Earlier, we were having what looked like a true recovery in the Japanese economy. Last year there was restructuring going on, on an individual company basis, and the financial system was being restructured fairly dramatically. But you still have the last, ugly bank debt to deal with. That's turning out to be far more difficult than the government had hoped. And obviously they had hoped that much of the challenge facing the financial system would be grown out of by a robust economy.

I think a lot of Japan's problem today is one of confidence. There's still tremendous wealth in Japan. But all the government's efforts to prime the economy have been met with tremendous skepticism, and domestically, people are uncertain where the future lay, and internationally, people would see one positive and one negative message and remain confused. There's just been a deterioration of any confidence that the LDP can lead the country forward, and somewhat that has to change, whether it's by radical change within the LDP or by

the party's removal.

TSC: When you talk about consumer confidence, are you referring to deflation and the idea that consumers aren't spending any money, and that's causing prices in Japan to keep falling?

Headley:

People need to spend money, but when you're uncertain about your job and the future, you tend to save. But that's brutal for the domestic economy.
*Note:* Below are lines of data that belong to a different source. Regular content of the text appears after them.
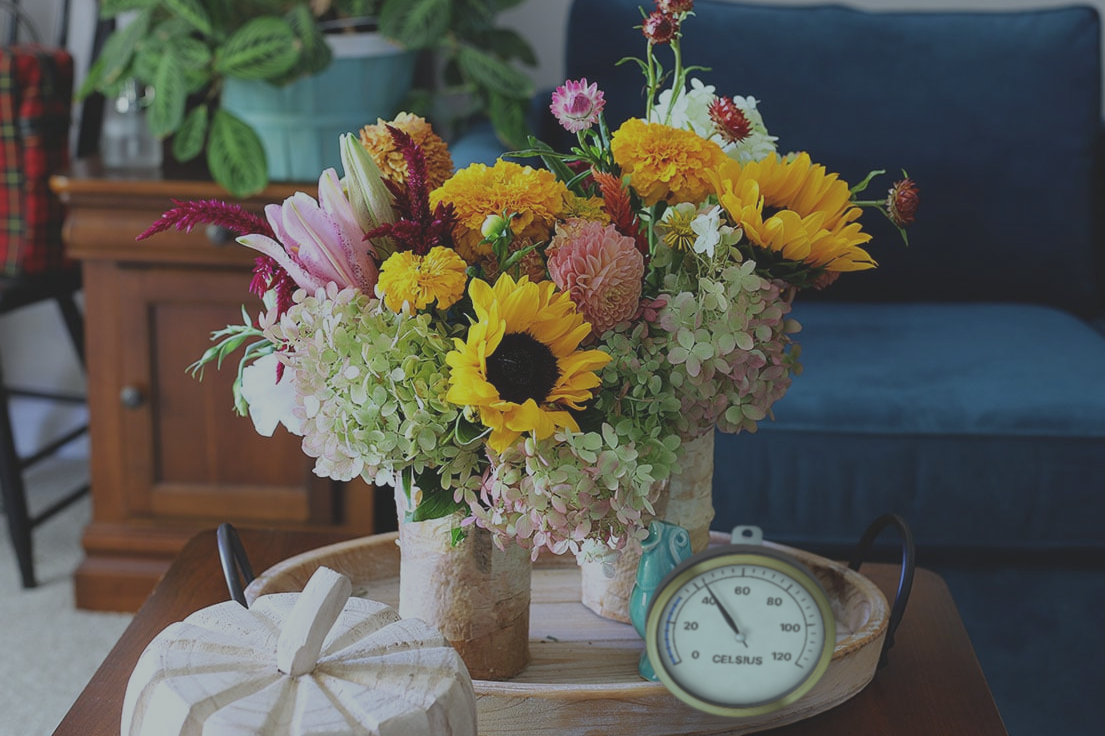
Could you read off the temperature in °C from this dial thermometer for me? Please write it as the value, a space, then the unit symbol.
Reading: 44 °C
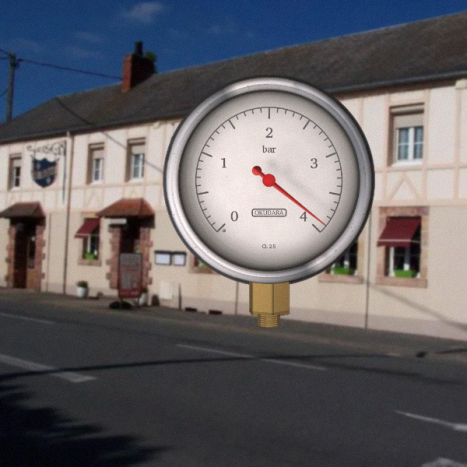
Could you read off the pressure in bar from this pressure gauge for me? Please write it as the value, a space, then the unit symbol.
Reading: 3.9 bar
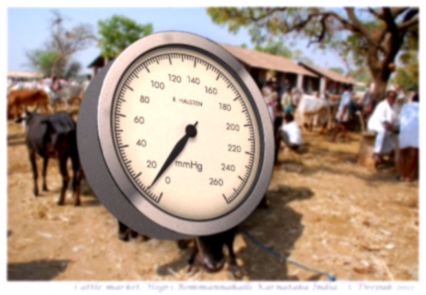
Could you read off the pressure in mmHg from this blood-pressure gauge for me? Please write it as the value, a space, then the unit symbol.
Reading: 10 mmHg
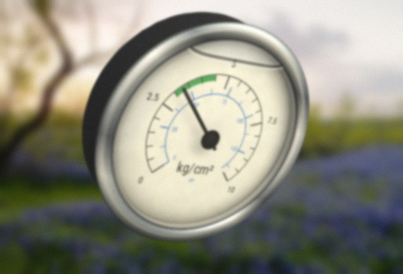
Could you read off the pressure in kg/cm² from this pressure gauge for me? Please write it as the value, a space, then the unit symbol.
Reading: 3.25 kg/cm²
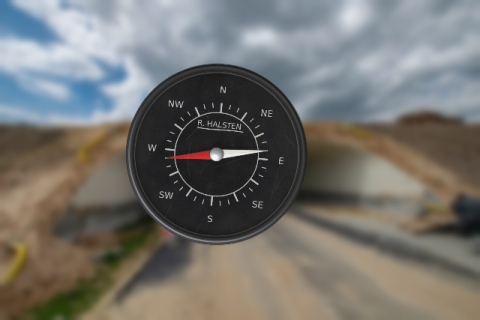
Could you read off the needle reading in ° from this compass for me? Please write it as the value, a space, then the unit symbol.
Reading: 260 °
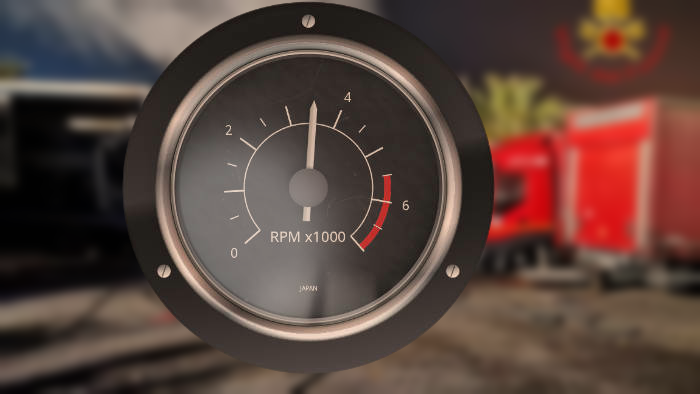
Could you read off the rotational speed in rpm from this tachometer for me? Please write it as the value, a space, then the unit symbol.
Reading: 3500 rpm
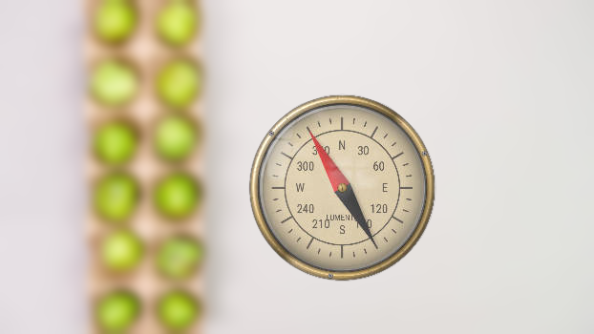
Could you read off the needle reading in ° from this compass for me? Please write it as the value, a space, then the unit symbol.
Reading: 330 °
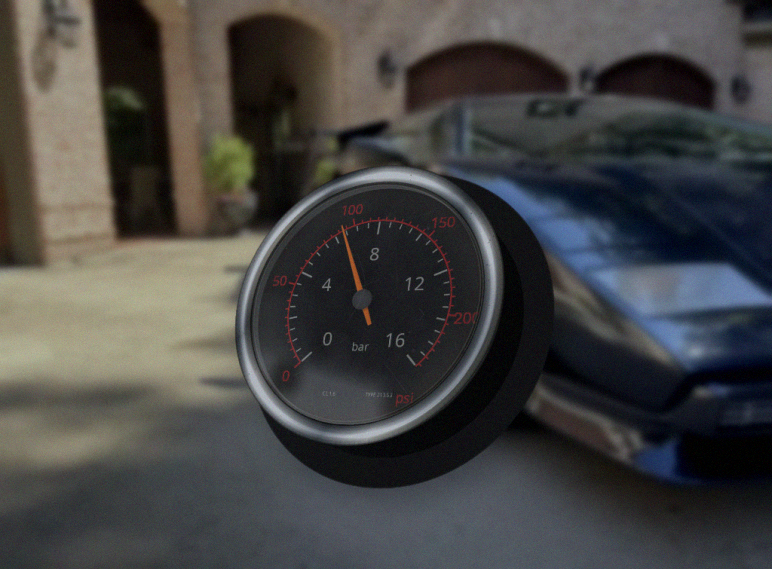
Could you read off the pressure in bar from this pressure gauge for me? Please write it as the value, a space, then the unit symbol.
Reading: 6.5 bar
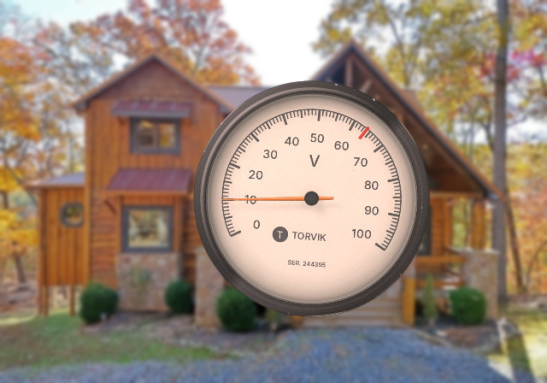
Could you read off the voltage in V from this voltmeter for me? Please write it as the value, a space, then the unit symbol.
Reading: 10 V
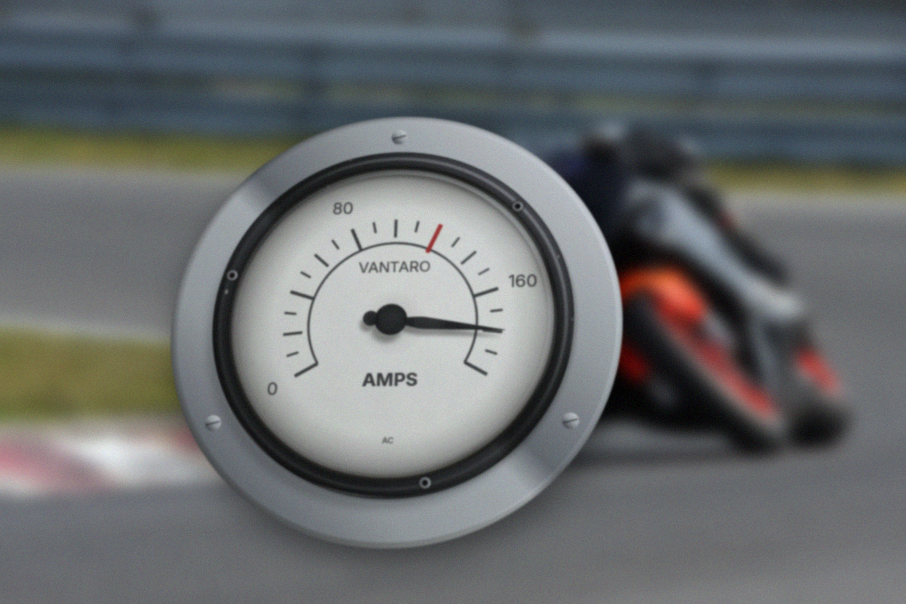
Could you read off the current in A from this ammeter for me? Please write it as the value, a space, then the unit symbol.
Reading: 180 A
In Japan, property prices are down 65% since their peak in 1991. If you told people in the U.S. that 10 years from now, your house would be worth less than half what it's worth today, and the Dow would be at 1200, how much spending would they do?

TSC: So the Dow would have to fall to 1200 from its current level to equal the fall of the Nikkei from its peak?

Headley:

The Nikkei is now back to its 1985 level. And in 1985, the Dow was at between 1200 and 1300.